TASKS AND EXERCISES:
#1 From the piece on George McGovern, quote everything from "He was a liberal, not" down to "faces or hopes.".
#2 In the piece on George McGovern, who was his adviser for the dissertation he wrote at Northwestern?
#3 Summarize the piece on George McGovern in two sentences.

EXTRACT:
········
Remembering George McGovern.
George McGovern's father was a miner turned Methodist minister, and the future senator grew up poor. No matter, perhaps: There are children of ministers who grew up poor in once-populist strongholds during the Great Depression and then devote their lives to forgetting where they came from or priding themselves on having pulled themselves up by their bootstraps and left the losers trailing in the dust.
There were no doubt other 19-year-olds beside George McGovern, who, on hearing the news from Pearl Harbor, rushed off to enlist in the Army Air Forces. There may even have been one or two others who decided, in the course of 35 bombing missions over wartime Europe, that the appropriate sequel to the fear and trembling of wartime was to finish his college degree (on the same G. I. Bill that many today consider a contemptible element of the nanny state) and then become a professor of history. Along the way, influenced by the Social Gospel, he went to divinity school. About his war service, he rarely spoke -- even during the presidential campaign when he was savaged for insufficient respect for the divinity of an American war cause. When he returned to school -- Northwestern -- to write a dissertation on the Colorado coal strikes, his adviser was Arthur Link, the biographer of Woodrow Wilson. Had McGovern won election in 1972, he would have been the first president since Wilson with a Ph.D.
He was a liberal, not a radical, and he trusted in liberal leadership. In August 1964, against his better judgment, at the behest of the usually astute Sen. J. William Fulbright, he voted for President Lyndon Johnson's Tonkin Gulf resolution, and quickly regretted it. What made him an old-fashioned sort of liberal was his moral directness. When, in the Senate of 1970, he rose in favor of the McGovern-Hatfield bill, which would have cut off American military operations in Vietnam and withdrawn all the troops, he said this:
"Every senator in this chamber is partly responsible for sending 50,000 young Americans to an early grave. This chamber reeks of blood. Every senator here is partly responsible for that human wreckage at Walter Reed and Bethesda Naval and all across our land -- young men without legs, or arms, or genitals, or faces or hopes.
"There are not very many of these blasted and broken boys who think this war is a glorious adventure. Do not talk to them about bugging out, or national honor or courage. It does not take any courage at all for a congressman, or a senator, or a president to wrap himself in the flag and say we are staying in Vietnam, because it is not our blood that is being shed. But we are responsible for those young men and their lives and their hopes. And if we do not end this damnable war those young men will some day curse us for our pitiful willingness to let the executive carry the burden that the Constitution places on us."
These were not the words of a communist but a moralist.
········
MATERIAL PROVIDED:
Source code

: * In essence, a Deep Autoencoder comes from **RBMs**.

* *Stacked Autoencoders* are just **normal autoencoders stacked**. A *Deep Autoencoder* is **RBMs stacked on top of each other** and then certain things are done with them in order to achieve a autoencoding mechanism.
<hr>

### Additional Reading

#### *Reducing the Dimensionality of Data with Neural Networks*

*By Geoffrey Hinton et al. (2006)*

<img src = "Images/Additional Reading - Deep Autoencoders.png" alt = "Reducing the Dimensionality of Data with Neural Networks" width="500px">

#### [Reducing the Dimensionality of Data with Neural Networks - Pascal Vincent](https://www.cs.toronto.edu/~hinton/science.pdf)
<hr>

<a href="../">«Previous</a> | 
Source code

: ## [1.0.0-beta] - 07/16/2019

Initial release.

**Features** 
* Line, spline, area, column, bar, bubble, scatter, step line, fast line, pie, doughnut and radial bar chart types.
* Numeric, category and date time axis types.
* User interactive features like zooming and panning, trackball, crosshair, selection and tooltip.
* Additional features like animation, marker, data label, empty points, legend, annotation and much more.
········
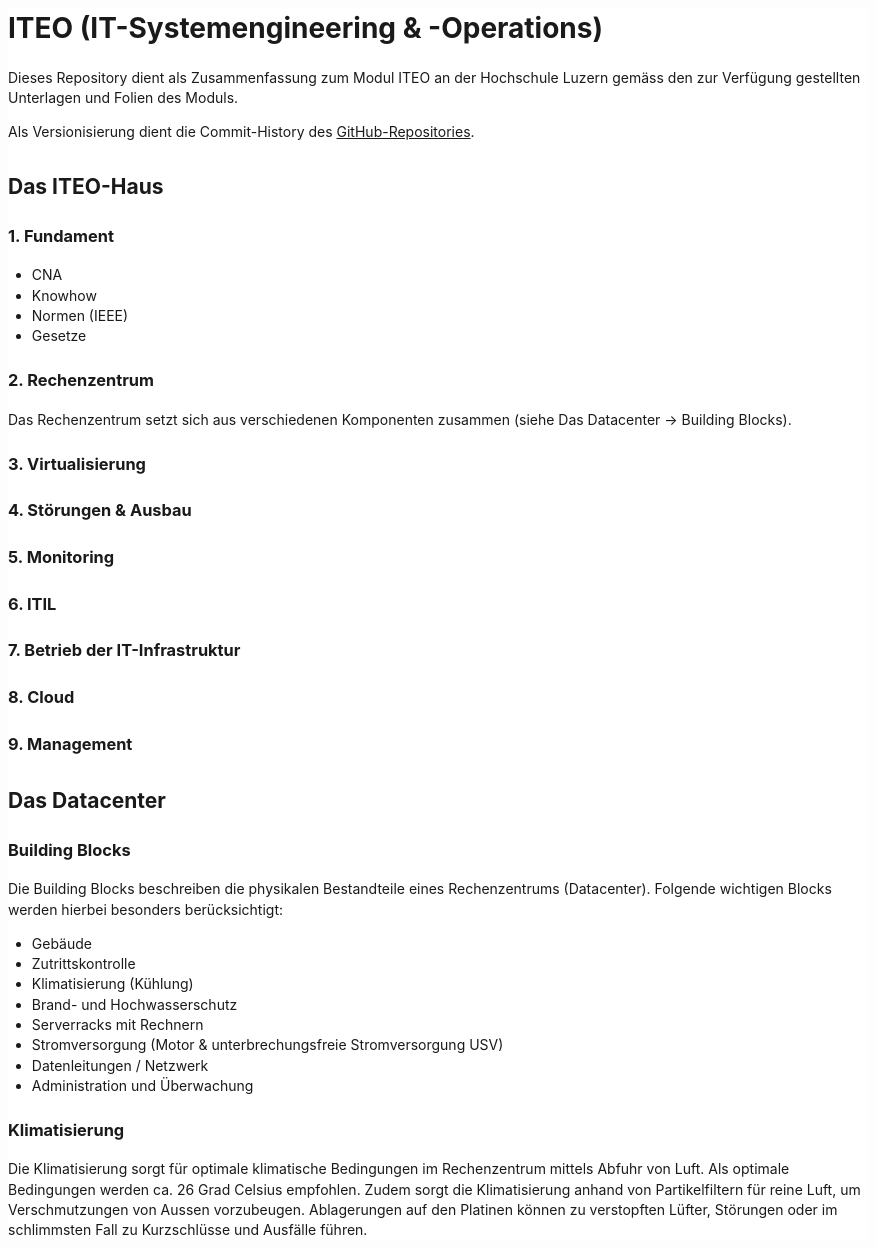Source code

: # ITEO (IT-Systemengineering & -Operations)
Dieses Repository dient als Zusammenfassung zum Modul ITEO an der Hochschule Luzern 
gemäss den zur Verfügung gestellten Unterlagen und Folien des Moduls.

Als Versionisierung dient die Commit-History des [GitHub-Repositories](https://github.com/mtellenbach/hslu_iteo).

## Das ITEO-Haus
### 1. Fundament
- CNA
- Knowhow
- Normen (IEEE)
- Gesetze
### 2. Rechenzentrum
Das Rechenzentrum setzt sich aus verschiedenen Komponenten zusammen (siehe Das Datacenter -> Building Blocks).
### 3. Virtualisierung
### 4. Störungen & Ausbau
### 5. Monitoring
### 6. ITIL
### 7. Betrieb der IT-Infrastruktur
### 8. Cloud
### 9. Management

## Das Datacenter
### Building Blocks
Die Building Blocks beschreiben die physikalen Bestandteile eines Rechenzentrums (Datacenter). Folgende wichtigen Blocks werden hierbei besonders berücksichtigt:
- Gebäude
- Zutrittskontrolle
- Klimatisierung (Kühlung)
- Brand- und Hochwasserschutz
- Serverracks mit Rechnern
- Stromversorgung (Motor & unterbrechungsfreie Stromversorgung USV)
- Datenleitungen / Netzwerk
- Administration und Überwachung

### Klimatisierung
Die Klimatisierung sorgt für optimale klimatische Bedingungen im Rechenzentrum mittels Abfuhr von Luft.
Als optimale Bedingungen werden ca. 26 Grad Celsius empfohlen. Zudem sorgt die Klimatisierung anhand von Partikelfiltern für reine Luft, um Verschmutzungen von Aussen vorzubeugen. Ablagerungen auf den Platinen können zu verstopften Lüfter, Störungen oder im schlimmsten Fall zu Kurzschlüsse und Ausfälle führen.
········
SOLUTION SET:
#1
He was a liberal, not a radical, and he trusted in liberal leadership. In August 1964, against his better judgment, at the behest of the usually astute Sen. J. William Fulbright, he voted for President Lyndon Johnson's Tonkin Gulf resolution, and quickly regretted it. What made him an old-fashioned sort of liberal was his moral directness. When, in the Senate of 1970, he rose in favor of the McGovern-Hatfield bill, which would have cut off American military operations in Vietnam and withdrawn all the troops, he said this:
"Every senator in this chamber is partly responsible for sending 50,000 young Americans to an early grave. This chamber reeks of blood. Every senator here is partly responsible for that human wreckage at Walter Reed and Bethesda Naval and all across our land -- young men without legs, or arms, or genitals, or faces or hopes.

#2 Arthur Link, the biographer of Woodrow Wilson.

#3 George McGovern grew up poor as the son of a minister, flew 35 bombing missions over Europe after enlisting at 19, and later earned a Ph.D. in history at Northwestern. A liberal who regretted voting for the Tonkin Gulf resolution, he backed the 1970 McGovern-Hatfield bill to end the Vietnam War with a blunt Senate speech holding every senator responsible for its dead and wounded, words the piece calls those of a moralist rather than a communist.